Peter Härtling im 80. Lebensjahr (2013)
Peter Härtling im 80. Lebensjahr (2013)

Leben


Peter Härtling (2011 beim Kinder- und Jugendprogramm des Internationalen Literaturfestivals Berlin)
Peter Härtling (2011 beim Kinder- und Jugendprogramm des Internationalen Literaturfestivals Berlin)

Peter Härtling verbrachte seine Kindheit zunächst in Hartmannsdorf bei Chemnitz, wo sein Vater eine Rechtsanwaltskanzlei unterhielt. Während des Zweiten Weltkriegs zog die Familie nach Olmütz in Nordmähren, gegen Ende des Kriegs floh sie vor der Roten Armee nach Zwettl in Niederösterreich. Im Juni 1945 starb der Vater in sowjetischer Kriegsgefangenschaft.[3] Nach dem Krieg übersiedelte Härtling nach Nürtingen, besuchte dort das Max-Planck-Gymnasium und wurde Volontär bei der Nürtinger Zeitung. 1946 nahm sich seine Mutter das Leben. Deren Vergewaltigung durch russische Soldaten hatte Härtling 1945 mitansehen müssen.[4]

1948 lernte er in Nürtingen den Bildhauer Fritz Ruoff kennen, der zu seinem Mentor wurde. 1959 heiratete er die Psychologin Mechthild Maier.[5] Das Paar hat vier gemeinsame Kinder.[6]

1954/1955 war Härtling Redakteur bei der Heidenheimer Zeitung, von 1956 bis 1962 bei der Deutschen Zeitung und von 1962 bis 1964 bei der Zeitschrift Der Monat, deren Mitherausgeber er daraufhin bis zum Jahr 1970 war. In den 1960er Jahren beteiligte sich Härtling an Wahlkämpfen für die SPD, später wandte er sich von ihr ab und unterstützte die Friedensbewegung.[7]

Härtling war 1967 als Cheflektor und von 1968 bis Ende 1973 in der Geschäftsleitung des S. Fischer Verlags in Frankfurt am Main tätig. Seit 1974 arbeitete er als freier Schriftsteller. Im Wintersemester 1983/84 hielt Härtling die Frankfurter Poetik-Vorlesungen, in deren Verlauf die Erzählung Der spanische Soldat nach einer Fotografie von Robert Capa entstand. Von 1985 bis 1991 war er Mitglied der Synode der EKD.[8]
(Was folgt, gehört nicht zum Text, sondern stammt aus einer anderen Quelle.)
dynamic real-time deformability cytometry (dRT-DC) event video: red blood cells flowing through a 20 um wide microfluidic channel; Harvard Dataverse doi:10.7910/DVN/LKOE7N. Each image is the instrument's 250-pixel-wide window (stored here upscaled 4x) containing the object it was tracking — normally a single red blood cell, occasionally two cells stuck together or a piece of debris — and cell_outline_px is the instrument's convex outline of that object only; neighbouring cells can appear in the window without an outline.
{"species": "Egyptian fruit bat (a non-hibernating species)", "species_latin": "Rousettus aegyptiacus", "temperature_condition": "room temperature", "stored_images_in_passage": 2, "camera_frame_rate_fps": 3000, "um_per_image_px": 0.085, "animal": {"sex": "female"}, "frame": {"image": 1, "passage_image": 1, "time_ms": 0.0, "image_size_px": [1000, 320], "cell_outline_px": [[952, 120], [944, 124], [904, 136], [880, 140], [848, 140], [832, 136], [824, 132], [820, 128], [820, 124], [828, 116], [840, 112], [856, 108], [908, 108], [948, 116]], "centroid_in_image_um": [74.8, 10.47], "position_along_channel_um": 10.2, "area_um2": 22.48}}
Von 1998 bis 2006 war Härtling Präsident der Hölderlin-Gesellschaft. Er war Mitglied der Akademie der Wissenschaften und der Literatur Mainz,[9] der Deutschen Akademie für Sprache und Dichtung, der Akademie der Künste Berlin und des PEN-Zentrums Deutschland. Ihm wurden darüber hinaus viele Literaturpreise und Auszeichnungen anderer Art zuteil, wie z. B. im Jahr 2004 die Ehrenbürgerschaft der Stadt Nürtingen, in der auch ein privates Gymnasium nach ihm benannt wurde. Rund 20 Schulen wurden bislang nach ihm benannt.[10] Ab 2012 war Härtling ehrenamtlich als „Botschafter“ für die Deutsche Lungenstiftung tätig.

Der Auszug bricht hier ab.